Mimosas Before Noon
Tuesday, April 28th, 2009
The orange juice gave the champagne a breakfast disguise that made it right to drink before lunch.
I’d seen them come out on trays. The waiters were carrying them through the country club, lifting them up over the wedding crowd. Open at the top and curved in the middle, they were the brightest in the room – decorations brighter than the occasional spring dress.
I waited for the mimosas to come my direction, but the servers coming from the kitchen were all right-handed. When they hit the first bodies crowded in the foyer, they veered right and around a round wooden table with a sign-in registery and enormous flower displays.
I stepped into line at the bar and watched more shapely orange glasses carried away. Straight champagne was being poured and a few couples talked in a doorway talked over it. They were smiling at it each other, but what they held between them wasn’t exciting. I waited for my mamosas. The girls around were pristine and pretty, or aged and slightly sullen, baring different degrees of cleavage. The men were balding an akward or young and awkward, confident in their women but over-confident, not aware how weak the connection can be.
Another waiter came out from the kitchen and veered right. I hadn’t moved any closer to the bartender.
For a divorced man at a wedding in the presence of love, the feeling comes over filtered and strained. I wasn’t cynical or distrusting, but I wondered why what seems so real evaded me, after all. The love was evident and also gauged, not how I used to perceive it – more balanced and layered with doubt.
The line gradually dwindled. The backs turned and walked away with orange shapes in their hands. I’ve played with Vodka/cranberry and had my share of blonde beers, but I wanted the light combination of citrus and bubbly. I finally laid my arms up on the bar and watched the vested bartender make my sweet drinks.
I carried the mimosas from the bar to a table with friends and handed them out to anyone with an empty hand or set them in the table center. The country club windows and the white-board blinds were open to the golf course and budding trees.

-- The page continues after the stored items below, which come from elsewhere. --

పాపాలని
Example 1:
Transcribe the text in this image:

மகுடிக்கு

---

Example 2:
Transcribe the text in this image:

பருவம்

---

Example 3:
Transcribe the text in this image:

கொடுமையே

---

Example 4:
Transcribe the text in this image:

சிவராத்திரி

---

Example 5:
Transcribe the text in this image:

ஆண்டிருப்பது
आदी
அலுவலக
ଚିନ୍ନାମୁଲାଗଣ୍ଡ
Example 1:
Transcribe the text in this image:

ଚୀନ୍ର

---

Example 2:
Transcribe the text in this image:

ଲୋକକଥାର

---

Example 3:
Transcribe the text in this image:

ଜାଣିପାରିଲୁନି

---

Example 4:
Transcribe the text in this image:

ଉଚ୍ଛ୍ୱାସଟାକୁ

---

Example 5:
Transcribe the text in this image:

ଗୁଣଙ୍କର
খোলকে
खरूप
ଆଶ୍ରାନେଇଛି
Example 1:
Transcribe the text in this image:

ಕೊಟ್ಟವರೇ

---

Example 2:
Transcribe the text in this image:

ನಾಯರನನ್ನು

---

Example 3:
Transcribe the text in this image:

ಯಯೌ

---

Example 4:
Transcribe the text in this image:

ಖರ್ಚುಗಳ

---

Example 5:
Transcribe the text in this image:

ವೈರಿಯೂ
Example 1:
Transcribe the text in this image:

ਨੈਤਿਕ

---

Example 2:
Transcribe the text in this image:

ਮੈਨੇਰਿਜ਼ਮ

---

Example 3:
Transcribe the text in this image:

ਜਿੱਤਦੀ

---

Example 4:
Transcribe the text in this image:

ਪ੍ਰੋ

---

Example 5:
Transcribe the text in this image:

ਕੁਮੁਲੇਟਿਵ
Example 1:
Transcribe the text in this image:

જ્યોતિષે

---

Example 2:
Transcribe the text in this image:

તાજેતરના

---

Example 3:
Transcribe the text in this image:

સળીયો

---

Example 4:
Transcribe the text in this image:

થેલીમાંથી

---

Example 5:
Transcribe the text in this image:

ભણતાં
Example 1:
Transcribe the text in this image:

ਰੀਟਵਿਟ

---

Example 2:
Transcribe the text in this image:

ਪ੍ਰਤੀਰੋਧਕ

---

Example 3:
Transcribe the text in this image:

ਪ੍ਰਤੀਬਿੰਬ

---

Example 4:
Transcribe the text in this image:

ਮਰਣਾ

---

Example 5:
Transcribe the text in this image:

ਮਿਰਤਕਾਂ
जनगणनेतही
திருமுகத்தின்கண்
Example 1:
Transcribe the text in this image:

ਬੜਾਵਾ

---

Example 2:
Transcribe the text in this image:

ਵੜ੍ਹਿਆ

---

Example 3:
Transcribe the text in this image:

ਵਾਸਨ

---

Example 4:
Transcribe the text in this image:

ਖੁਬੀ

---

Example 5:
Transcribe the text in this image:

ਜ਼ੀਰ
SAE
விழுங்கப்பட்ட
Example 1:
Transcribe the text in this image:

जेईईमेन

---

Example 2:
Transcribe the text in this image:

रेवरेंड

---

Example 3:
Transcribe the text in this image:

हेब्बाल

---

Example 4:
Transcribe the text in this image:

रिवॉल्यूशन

The tables in the reception room were beginning to fill with people, but most were still standing and talking in the room the wedding party fled. I walked through it one last time. The love was gone. I went back to the bar and got more mimosas before the glasses from the first round were picked up from the help.

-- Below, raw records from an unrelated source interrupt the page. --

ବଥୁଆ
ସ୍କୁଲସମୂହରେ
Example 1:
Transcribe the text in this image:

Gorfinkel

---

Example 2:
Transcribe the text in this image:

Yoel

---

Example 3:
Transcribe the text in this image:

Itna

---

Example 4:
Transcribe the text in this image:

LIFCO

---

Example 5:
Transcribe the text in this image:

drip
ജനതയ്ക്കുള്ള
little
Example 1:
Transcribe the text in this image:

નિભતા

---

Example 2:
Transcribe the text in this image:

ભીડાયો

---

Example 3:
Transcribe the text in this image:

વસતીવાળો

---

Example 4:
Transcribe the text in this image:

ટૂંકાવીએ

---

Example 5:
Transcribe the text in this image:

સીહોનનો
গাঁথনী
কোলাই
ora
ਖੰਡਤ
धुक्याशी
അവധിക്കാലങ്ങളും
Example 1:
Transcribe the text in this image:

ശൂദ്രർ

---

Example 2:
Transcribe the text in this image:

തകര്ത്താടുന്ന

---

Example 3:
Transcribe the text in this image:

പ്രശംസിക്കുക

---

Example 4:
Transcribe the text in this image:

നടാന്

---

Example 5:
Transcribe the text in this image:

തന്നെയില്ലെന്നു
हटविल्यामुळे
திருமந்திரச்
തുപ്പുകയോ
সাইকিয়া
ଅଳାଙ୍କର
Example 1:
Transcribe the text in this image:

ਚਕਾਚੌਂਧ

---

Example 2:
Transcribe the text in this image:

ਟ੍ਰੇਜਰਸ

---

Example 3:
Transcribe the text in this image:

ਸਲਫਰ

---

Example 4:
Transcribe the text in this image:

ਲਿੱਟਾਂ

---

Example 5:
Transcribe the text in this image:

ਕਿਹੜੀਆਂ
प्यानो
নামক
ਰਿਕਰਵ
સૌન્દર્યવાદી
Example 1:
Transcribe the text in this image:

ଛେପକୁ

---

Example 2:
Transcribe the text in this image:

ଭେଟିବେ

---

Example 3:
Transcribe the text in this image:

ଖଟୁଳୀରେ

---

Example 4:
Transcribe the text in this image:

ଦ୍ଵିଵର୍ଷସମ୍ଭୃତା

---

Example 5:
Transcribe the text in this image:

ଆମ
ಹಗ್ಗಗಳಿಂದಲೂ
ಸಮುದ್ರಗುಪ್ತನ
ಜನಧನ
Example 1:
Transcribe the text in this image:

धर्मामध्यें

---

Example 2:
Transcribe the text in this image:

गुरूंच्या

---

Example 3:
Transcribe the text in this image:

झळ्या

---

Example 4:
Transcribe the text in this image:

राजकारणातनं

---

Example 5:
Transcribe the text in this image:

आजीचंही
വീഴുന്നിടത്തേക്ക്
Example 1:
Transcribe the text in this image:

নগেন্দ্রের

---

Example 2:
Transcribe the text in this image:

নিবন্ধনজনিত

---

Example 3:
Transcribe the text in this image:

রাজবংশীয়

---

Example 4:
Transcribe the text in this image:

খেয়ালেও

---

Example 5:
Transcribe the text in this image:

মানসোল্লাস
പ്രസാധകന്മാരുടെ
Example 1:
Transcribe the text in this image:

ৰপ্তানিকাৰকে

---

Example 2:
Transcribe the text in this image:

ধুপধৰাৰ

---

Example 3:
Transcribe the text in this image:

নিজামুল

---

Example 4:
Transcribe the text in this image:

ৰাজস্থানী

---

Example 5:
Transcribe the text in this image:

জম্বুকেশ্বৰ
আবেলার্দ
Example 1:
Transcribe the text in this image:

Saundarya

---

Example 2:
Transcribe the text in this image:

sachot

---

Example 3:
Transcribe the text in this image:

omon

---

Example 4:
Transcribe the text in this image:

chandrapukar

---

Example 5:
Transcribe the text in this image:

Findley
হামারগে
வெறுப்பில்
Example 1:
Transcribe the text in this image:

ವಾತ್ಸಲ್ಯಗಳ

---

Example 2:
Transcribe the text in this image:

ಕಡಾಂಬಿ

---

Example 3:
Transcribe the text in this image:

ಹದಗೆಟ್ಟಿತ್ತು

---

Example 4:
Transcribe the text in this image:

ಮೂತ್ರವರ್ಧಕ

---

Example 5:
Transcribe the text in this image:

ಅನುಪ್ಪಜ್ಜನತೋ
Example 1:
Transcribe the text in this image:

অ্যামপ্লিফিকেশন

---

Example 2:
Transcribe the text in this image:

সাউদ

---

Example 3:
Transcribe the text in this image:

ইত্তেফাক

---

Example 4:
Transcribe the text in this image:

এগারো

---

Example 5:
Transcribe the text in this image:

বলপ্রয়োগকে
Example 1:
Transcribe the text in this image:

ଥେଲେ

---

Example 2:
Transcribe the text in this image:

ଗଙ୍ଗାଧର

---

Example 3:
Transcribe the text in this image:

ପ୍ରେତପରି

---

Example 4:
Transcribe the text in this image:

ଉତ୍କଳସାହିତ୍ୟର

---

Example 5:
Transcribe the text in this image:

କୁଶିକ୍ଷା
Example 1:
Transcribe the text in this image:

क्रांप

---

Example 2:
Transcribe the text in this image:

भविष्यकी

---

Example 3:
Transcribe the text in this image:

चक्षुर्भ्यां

I drank them through lunch and until all the chairs were pushed out and people were dancing. I joined a congregation in the hall when the pretty brunette with blonde streaks said, “You should come drinking with us.”
But I was drinking. “Why would you want to leave these beautiful mimosas?”
“I love mimosas.”
“Yes, me too.”
I’d just learned the word the day before. Three-quarters champagne topped off by orange juice is how the bartenders were making them. They were pouring for tips and making decent money.

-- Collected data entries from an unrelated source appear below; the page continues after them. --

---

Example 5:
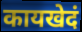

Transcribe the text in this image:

कायखेदं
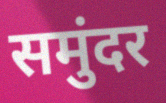
समुंदर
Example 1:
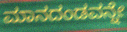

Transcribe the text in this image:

ಮಾನದಂಡವನ್ನೇ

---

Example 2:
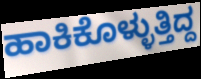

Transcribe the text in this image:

ಹಾಕಿಕೊಳ್ಳುತ್ತಿದ್ದ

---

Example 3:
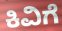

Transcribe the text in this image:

ಕಿವಿಗೆ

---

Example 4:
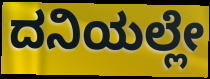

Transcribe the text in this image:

ದನಿಯಲ್ಲೇ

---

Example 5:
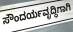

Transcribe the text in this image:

ಸೌಂದರ್ಯವೃದ್ಧಿಗಾಗಿ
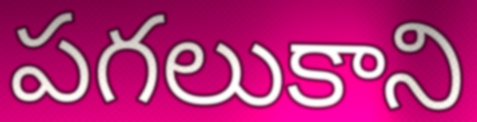
పగలుకాని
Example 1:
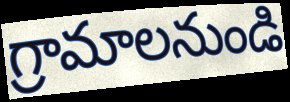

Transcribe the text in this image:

గ్రామాలనుండి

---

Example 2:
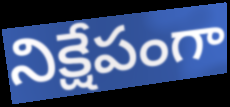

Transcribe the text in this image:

నిక్షేపంగా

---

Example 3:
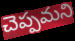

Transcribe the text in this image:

చెప్పమని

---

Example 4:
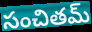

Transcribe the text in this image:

సంచితమ్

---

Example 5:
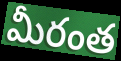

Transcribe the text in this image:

మీరంత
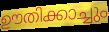
ഊതിക്കാച്ചും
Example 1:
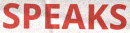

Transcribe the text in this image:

SPEAKS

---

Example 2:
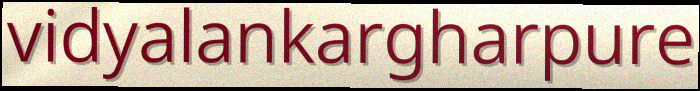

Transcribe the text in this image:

vidyalankargharpure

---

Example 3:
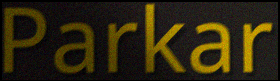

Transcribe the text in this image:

Parkar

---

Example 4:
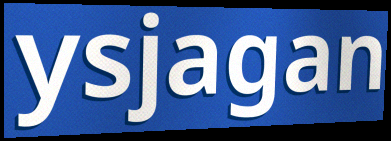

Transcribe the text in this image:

ysjagan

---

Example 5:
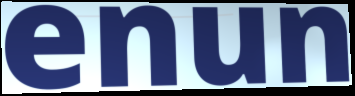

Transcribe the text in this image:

enun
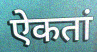
ऐकतां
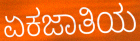
ಏಕಜಾತಿಯ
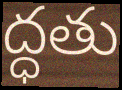
ద్ధతు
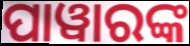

” … but you should seriously go out with us.”
Why would anyone leave? “Where are you going?”
“Maloneys.”
Someone was always wanting to bring the party to an end. I wasn’t ready to plan the next move. “I don’t know where that is.”
“You could follow someone.”
Another waiter passed and this time I saw him veer left in the thinning crowd. “I suppose I could … okay, yeah. I’ll go.”
Mimosas wouldn’t be the popular drinks at the bar. They’d get lost in the neon and the bar lined with fancy bottles and fancier colors. I couldn’t stay at wedding forever. The ceremony was over. The vows had been exchanged, including mine. I’d just met the love of my life and I could make it last until 4.